Completed in 1866, Paddington Reservoir was one of Sydney’s early pieces of hydraulic infrastructure servicing the local area, however its reach was limited and was decommissioned in 1899 when the larger and higher elevated Centennial Park Reservoir was built. Following this its empty chambers were used for storage and as a garage by the water board before being handed over to Paddington Council who maintained its use as a garage and opened a park on its roof. When the roof collapsed over the Western Chamber in 1990 moves were made to adapt the reservoir as an public space.
Tonkin Zulaikha Greer were engaged by the City of Sydney to undertake the adaptive reuse of the reservoir as an urban park.
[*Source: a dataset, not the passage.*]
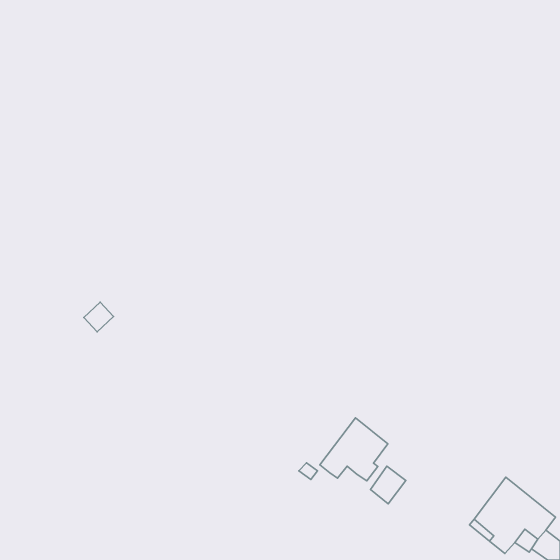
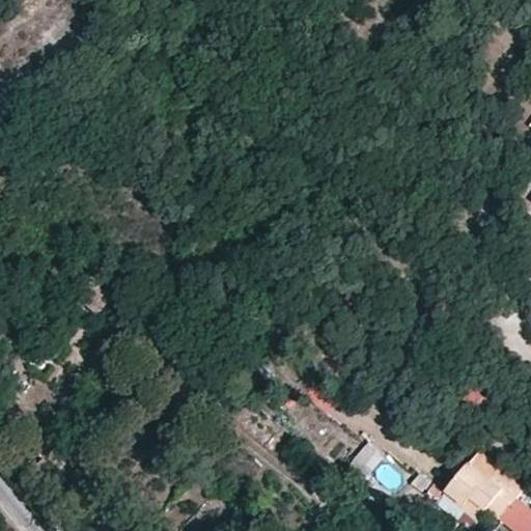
building: [320,418,388,481] -> none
Together with Anton James Landscape Architects they have inserted a sunken garden into the remains of the western chamber and left the interior of the eastern basin as a large column-filled space. A park sloping up from Oxford Street sits over the eastern basin and vaulted aluminium sun shading, patterned to mimic the brickwork below, hover over signalling the submerged park to Oxford Street and in their filigree provide some contrast to the otherwise robust detailing of the project.
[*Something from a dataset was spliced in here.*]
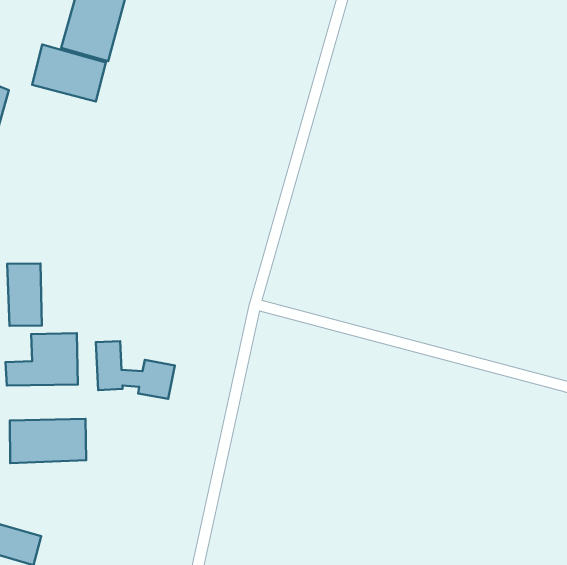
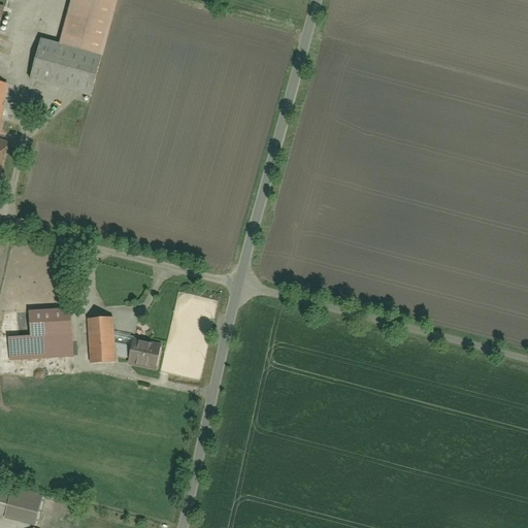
building: [7,263,42,326] -> none
building: [10,419,86,463] -> none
I am reminded of Peter Zumthor’s recent project in Cologne, where the integration of a gallery onto the 19th century museum was an act of grafting rather than the removable bolt-on addition to an historic relic. New walls were laid directly onto the ruins below creating a new entity as a monolithic whole. At Paddington Reservoir, a similar tectonic is at play; the brick arches, requiring a binding agent to keep them standing, are covered by deep slabs of concrete. The permanent melding of two eras of construction.
In the repetition and amplification of the arch motif in the concrete there are also allusions to the work of Italian modernist Carlo Scarpa and while the project demonstrates an exposition of what came before through similar tectonic means, as project director Tim Greer makes clear, the architect operating under the lump-sum design and construct contract has few of the luxuries Scarpa shared in dealing directly with master craftsmen on site over the course a buildings making.
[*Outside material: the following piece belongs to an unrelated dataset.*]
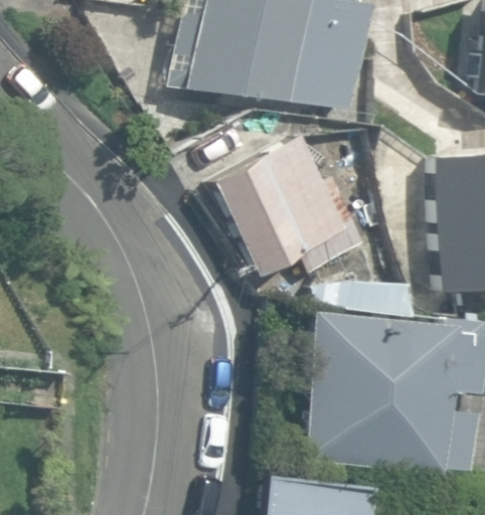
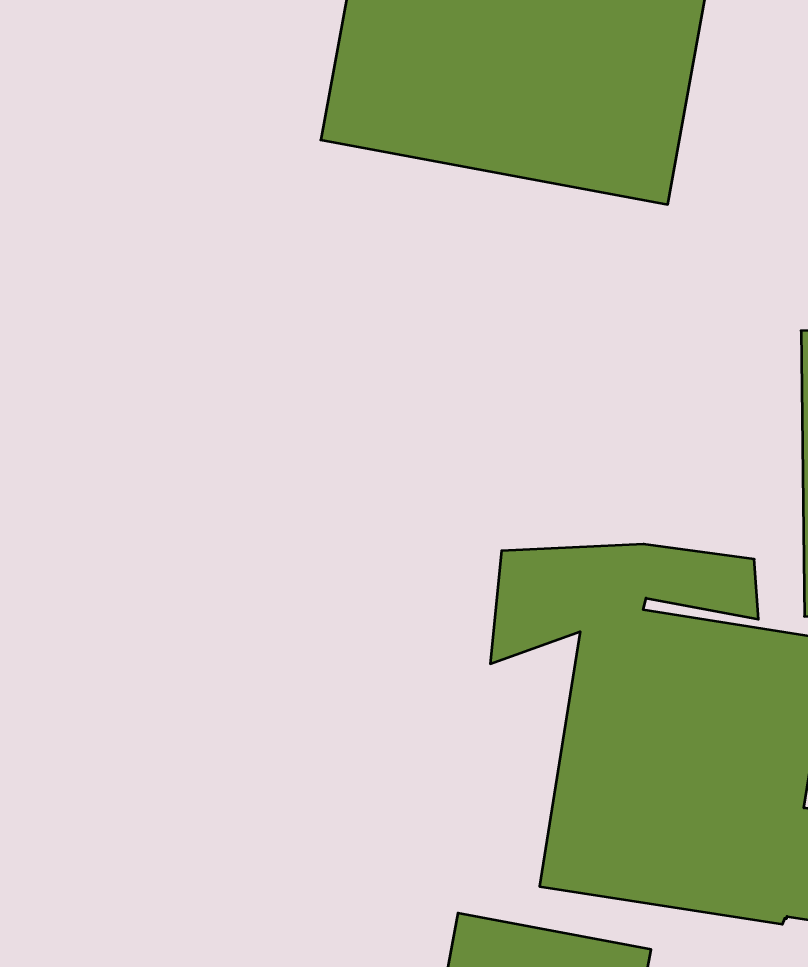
building: [205,132,362,274] -> none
Here, the architects developed a comprehensive strategy for interventions at the Reservoir to accommodate the inevitable quirks and dodgy structure that may give way over the course of the construction. So concrete running perpendicular to Oxford Street traces and repeats the neat line of the brick arches, while concrete that runs lengthways runs a ragged line of best fit. Likewise, balustrades running around the park are vertical or wonky depending on their orientation to the street. The palette has been restrained to steel, timber and concrete and where possible existing surfaces have been left untouched.
In its current state, the Paddington Reservoir has a charming purposelessness. For a park it is a lot like a building, and for a building there is not a great deal it accommodates. There are plans – as there always are – for a cafe along with amenities that will allow more varied uses to take place; a good thing as it is a space perfectly suited for a number of activities beyond pleasant walks, much like TZG’s other recent project in similar circumstances, Carriageworks at Eveleigh that is now as much a market hall and site for hip hop and graffiti art showcases as it is a theatre.
Sydney is not short of opportunities like the Paddington Reservoir, and it is a credit to the City of Sydney Council that they have invested in this project, a park within a ruin, replacing hydro-distribution hub with public infrastructure, that will hopefully find itself the scene of much activity before it is adapted once again in its future life.